Mais Constance Debré n’est pas fait du même bois. Elle a suivi pendant une période de sa vie les traces de ses aïeuls en s’investissant dans une vie bourgeoise assez classique, avocate au barreau de Paris, mariage, enfants. Et puis, à un moment, elle ne s’y est apparemment plus retrouvé et a tout quitté ou changé : boulot, sexualité, mari, propriété. C’est une reconstruction totale sans demi-mesure. Fin des statuts, fin de l’argent, fin des conventions. Et c’est ce qu’elle racontait dans ses livres d’auto fiction Play boy ou Love me tender. Livres considérés comme assez trash et sensibles à la fois car écrits sans concession, dans une quête de vérité et avec une justesse des mots qui blessent sans s’excuser. Voilà le contexte général.

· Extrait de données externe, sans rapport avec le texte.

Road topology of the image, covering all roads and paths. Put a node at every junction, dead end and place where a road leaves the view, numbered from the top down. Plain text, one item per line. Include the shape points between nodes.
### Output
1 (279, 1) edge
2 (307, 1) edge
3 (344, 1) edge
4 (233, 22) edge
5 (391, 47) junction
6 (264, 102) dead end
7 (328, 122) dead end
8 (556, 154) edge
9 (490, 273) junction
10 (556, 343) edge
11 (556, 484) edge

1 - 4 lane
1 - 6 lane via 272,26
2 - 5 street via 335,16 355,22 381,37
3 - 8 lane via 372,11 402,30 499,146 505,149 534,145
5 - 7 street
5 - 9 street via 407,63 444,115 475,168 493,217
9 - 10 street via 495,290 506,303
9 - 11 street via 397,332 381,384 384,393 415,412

Le film écrit et réalisé par Anna Cazenave Cambet débute au moment où l’héroïne séparée de son mari, lui annonce qu’elle commence à dater des femmes. Il ne le prend pas très bien visiblement puisqu’il décide alors de tout faire pour que son fils ne voie plus sa mère et évite ses mauvaises fréquentations. Pour cela il l’accuse même de pédophilie – ce qui est d’une dégueulasserie totale mais d’une efficacité réelle aux yeux de l’administration. Dans le même temps Clémence (la mère -alter ego de Constance Debré) qui a quitté son job d’avocate pour devenir écrivaine, commence à tirer la langue côté financier. Le film suit donc le combat de cette mère pour voir son fils Léo, combat particulièrement frustrant et terrible tant la justice semble incapable de protéger la relation mère /fils. Cependant Love me tender ne se borne pas uniquement à ce thème. Il explore également l’émancipation sexuelle et amoureuse de Clémence.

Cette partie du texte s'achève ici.